# TASK REQUIREMENTS:
Set the records down again in full, with every word kept.

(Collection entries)
========================================
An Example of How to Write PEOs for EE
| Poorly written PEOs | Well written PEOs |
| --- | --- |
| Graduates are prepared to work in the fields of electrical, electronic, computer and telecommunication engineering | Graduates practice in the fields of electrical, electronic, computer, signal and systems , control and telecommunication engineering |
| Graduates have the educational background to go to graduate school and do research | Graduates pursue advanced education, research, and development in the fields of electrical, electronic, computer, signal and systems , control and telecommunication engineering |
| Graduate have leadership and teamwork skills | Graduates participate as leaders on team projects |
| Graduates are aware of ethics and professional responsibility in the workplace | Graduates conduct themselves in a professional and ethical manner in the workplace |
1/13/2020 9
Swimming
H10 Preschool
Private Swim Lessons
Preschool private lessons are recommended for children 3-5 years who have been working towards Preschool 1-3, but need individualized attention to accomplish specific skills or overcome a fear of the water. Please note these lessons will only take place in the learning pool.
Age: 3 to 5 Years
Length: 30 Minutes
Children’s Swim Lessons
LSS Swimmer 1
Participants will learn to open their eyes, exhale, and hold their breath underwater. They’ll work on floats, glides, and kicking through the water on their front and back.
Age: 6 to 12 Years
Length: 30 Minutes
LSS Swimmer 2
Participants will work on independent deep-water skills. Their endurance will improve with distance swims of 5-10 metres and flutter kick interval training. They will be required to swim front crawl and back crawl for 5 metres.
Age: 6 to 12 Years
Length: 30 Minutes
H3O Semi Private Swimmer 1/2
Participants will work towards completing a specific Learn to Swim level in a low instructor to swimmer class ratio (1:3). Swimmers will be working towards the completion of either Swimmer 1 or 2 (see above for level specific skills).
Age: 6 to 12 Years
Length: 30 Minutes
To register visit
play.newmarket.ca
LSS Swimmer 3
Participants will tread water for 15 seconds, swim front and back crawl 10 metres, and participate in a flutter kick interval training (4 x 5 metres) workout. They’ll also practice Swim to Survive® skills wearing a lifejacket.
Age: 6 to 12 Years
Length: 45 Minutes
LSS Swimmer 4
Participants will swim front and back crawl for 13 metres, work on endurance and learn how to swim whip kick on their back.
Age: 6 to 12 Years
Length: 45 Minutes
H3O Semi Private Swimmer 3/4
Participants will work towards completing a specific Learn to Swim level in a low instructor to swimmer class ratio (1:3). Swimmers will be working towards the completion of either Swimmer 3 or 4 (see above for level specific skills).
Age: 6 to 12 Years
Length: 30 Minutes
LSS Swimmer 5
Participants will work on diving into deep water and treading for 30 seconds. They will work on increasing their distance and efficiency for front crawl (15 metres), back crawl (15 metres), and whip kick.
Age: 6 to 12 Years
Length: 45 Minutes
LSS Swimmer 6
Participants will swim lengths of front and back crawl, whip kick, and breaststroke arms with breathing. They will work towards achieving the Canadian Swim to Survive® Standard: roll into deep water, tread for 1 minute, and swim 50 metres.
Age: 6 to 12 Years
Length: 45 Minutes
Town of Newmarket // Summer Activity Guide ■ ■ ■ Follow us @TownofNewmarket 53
========================================
# FINISHED EXERCISE:
An Example of How to Write PEOs for EE
| Poorly written PEOs | Well written PEOs |
| --- | --- |
| Graduates are prepared to work in the fields of electrical, electronic, computer and telecommunication engineering | Graduates practice in the fields of electrical, electronic, computer, signal and systems , control and telecommunication engineering |
| Graduates have the educational background to go to graduate school and do research | Graduates pursue advanced education, research, and development in the fields of electrical, electronic, computer, signal and systems , control and telecommunication engineering |
| Graduate have leadership and teamwork skills | Graduates participate as leaders on team projects |
| Graduates are aware of ethics and professional responsibility in the workplace | Graduates conduct themselves in a professional and ethical manner in the workplace |
1/13/2020 9
Swimming
H10 Preschool
Private Swim Lessons
Preschool private lessons are recommended for children 3-5 years who have been working towards Preschool 1-3, but need individualized attention to accomplish specific skills or overcome a fear of the water. Please note these lessons will only take place in the learning pool.
Age: 3 to 5 Years
Length: 30 Minutes
Children’s Swim Lessons
LSS Swimmer 1
Participants will learn to open their eyes, exhale, and hold their breath underwater. They’ll work on floats, glides, and kicking through the water on their front and back.
Age: 6 to 12 Years
Length: 30 Minutes
LSS Swimmer 2
Participants will work on independent deep-water skills. Their endurance will improve with distance swims of 5-10 metres and flutter kick interval training. They will be required to swim front crawl and back crawl for 5 metres.
Age: 6 to 12 Years
Length: 30 Minutes
H3O Semi Private Swimmer 1/2
Participants will work towards completing a specific Learn to Swim level in a low instructor to swimmer class ratio (1:3). Swimmers will be working towards the completion of either Swimmer 1 or 2 (see above for level specific skills).
Age: 6 to 12 Years
Length: 30 Minutes
To register visit
play.newmarket.ca
LSS Swimmer 3
Participants will tread water for 15 seconds, swim front and back crawl 10 metres, and participate in a flutter kick interval training (4 x 5 metres) workout. They’ll also practice Swim to Survive® skills wearing a lifejacket.
Age: 6 to 12 Years
Length: 45 Minutes
LSS Swimmer 4
Participants will swim front and back crawl for 13 metres, work on endurance and learn how to swim whip kick on their back.
Age: 6 to 12 Years
Length: 45 Minutes
H3O Semi Private Swimmer 3/4
Participants will work towards completing a specific Learn to Swim level in a low instructor to swimmer class ratio (1:3). Swimmers will be working towards the completion of either Swimmer 3 or 4 (see above for level specific skills).
Age: 6 to 12 Years
Length: 30 Minutes
LSS Swimmer 5
Participants will work on diving into deep water and treading for 30 seconds. They will work on increasing their distance and efficiency for front crawl (15 metres), back crawl (15 metres), and whip kick.
Age: 6 to 12 Years
Length: 45 Minutes
LSS Swimmer 6
Participants will swim lengths of front and back crawl, whip kick, and breaststroke arms with breathing. They will work towards achieving the Canadian Swim to Survive® Standard: roll into deep water, tread for 1 minute, and swim 50 metres.
Age: 6 to 12 Years
Length: 45 Minutes
Town of Newmarket // Summer Activity Guide ■ ■ ■ Follow us @TownofNewmarket 53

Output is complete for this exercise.